Design Process Example
Integrated Network Management
We apply our knowledge of perception, attention, and task structure to the design of network management graphical user interfaces (GUIs). Our strategic challenge is to improve the cost-effectiveness of network management applications while taking into account the rapidly changing network infrastructure, ensuring consistency across Nortel Network’s network management products, and delivering our learning to development groups in the company.
Recognizing that network operators have common concernsderived from business requirements and network performance attributeswe developed a graphic vocabulary with redundant perceptual coding to represent network elements, links, and alarm states. The graphic vocabulary builds consistency across our products, saving users time when moving from one Nortel Networks management application to another.
We have also developed a consistent navigational structural and functional user interface architecture. To deliver our learning quickly to the rest of the organization, we have placed guidelines for network management GUIs on our Intranet (Figure 1).
We are exploring longer-term solutions that allow operators to drill into component performance analysis while maintaining the contextual view of the overall network’s performance. We are also investigating data visualization techniques for presenting trend-based predictions of potential faults, allowing operators to carry out preventive diagnosis.
Nortel Networks Design Interpretive
Director, Design Leadership Development
Nortel Networks Design Interpretive
Sidebar: Company Snapshot
Job Titles for Design and Usability Positions
User Needs Researcher, Graphical User Interface Designer, Visual Interaction Designer, Information Architect, Rapid Prototyper, Industrial Designer, Mechanical Designer, and Product Design Manager.
Usually a postgraduate degree in a related subject area, such as human factors, industrial design, psychology, computer science, or business.
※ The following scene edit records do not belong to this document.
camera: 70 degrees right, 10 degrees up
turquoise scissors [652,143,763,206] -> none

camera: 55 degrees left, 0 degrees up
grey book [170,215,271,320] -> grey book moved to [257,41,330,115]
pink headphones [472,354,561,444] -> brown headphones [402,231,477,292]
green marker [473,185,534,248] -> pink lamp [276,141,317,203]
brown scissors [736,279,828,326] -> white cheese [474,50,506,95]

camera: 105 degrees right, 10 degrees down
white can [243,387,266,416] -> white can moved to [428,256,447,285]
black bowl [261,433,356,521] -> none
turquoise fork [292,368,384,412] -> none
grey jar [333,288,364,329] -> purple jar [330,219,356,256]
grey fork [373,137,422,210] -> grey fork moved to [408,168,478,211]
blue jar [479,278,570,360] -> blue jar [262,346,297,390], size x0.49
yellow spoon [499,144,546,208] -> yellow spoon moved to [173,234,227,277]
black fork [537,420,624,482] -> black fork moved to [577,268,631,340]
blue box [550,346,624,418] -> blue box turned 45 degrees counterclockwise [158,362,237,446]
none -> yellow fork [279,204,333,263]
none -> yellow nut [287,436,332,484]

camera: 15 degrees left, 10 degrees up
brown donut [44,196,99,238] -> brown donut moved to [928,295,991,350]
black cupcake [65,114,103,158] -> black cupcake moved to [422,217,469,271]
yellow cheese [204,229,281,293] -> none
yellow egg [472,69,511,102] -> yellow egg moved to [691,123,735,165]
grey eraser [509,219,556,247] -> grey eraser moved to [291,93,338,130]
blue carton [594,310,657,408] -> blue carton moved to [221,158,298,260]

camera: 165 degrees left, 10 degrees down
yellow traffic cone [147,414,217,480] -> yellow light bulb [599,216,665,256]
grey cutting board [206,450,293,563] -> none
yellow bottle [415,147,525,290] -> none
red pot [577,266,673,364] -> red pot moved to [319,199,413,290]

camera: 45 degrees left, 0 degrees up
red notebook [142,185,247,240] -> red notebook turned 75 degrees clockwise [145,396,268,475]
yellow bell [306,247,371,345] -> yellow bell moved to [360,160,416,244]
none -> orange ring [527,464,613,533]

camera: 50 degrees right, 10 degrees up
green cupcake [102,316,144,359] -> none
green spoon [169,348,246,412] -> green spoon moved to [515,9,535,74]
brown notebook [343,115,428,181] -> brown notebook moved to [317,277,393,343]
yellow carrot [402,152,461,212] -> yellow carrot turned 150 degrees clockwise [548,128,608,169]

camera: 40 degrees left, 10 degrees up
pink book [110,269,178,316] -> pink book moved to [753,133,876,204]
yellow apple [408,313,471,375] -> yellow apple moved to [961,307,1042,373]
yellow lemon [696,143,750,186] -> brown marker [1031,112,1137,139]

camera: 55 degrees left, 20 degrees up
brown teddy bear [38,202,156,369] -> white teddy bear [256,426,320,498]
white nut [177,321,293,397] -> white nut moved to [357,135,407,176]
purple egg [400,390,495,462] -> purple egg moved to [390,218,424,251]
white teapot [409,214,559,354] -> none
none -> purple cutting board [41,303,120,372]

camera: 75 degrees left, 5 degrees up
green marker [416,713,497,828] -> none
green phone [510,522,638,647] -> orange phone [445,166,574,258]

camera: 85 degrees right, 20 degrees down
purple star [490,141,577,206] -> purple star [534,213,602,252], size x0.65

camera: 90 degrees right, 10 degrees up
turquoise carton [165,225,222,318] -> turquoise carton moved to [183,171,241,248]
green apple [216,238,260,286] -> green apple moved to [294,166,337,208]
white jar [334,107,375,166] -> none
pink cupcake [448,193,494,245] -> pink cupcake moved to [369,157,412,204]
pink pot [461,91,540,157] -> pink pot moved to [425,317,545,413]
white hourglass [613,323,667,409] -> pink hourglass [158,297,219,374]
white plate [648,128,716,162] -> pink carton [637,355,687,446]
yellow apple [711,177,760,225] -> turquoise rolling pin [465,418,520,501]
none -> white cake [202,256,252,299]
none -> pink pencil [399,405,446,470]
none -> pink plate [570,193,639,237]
Our mandatory requirements are adherence to a strong design process and tangible evidence of innovation and complex problem solving. We look for "systems-thinkers," and our designers come from rich and diverse backgrounds spanning such areas as animation, museum exhibit design, architectural acoustics, and English literature, as well as psychology, graphic design, industrial design, statistics, and computer science.
Number Employed in Design and Usability
Approximately 100 (85 in Ottawa, Canada, 15 in Harlow, UK).
Breadth of Project Teams
Design Interpretive teams typically range from three to six people, and projects last from six weeks to one year. Working in partnership with business groups in Nortel Networks means that we are always part of larger development teams.
Sidebar: Practitioner’s Workbench
The Innovator’s Dilemma, by Clayton Christensen
The Experience Economy, by Joseph Pine et al
Usability Engineering, by Jakob Nielsen
The Media Equation, by Byron Reeves and Clifford Nass
Prototyping: Paper & pencil; Macromedia Director; Dream Weaver; MetaCard; Visual Basic; and Flash, Shockwave.
Tools for Thought
De Bono’s "6 Hats," Synectics, scenarios, storyboards, and use cases.
Sources of Inspiration
Donald Norman, Mark Weiser, and Arnold Wasserman.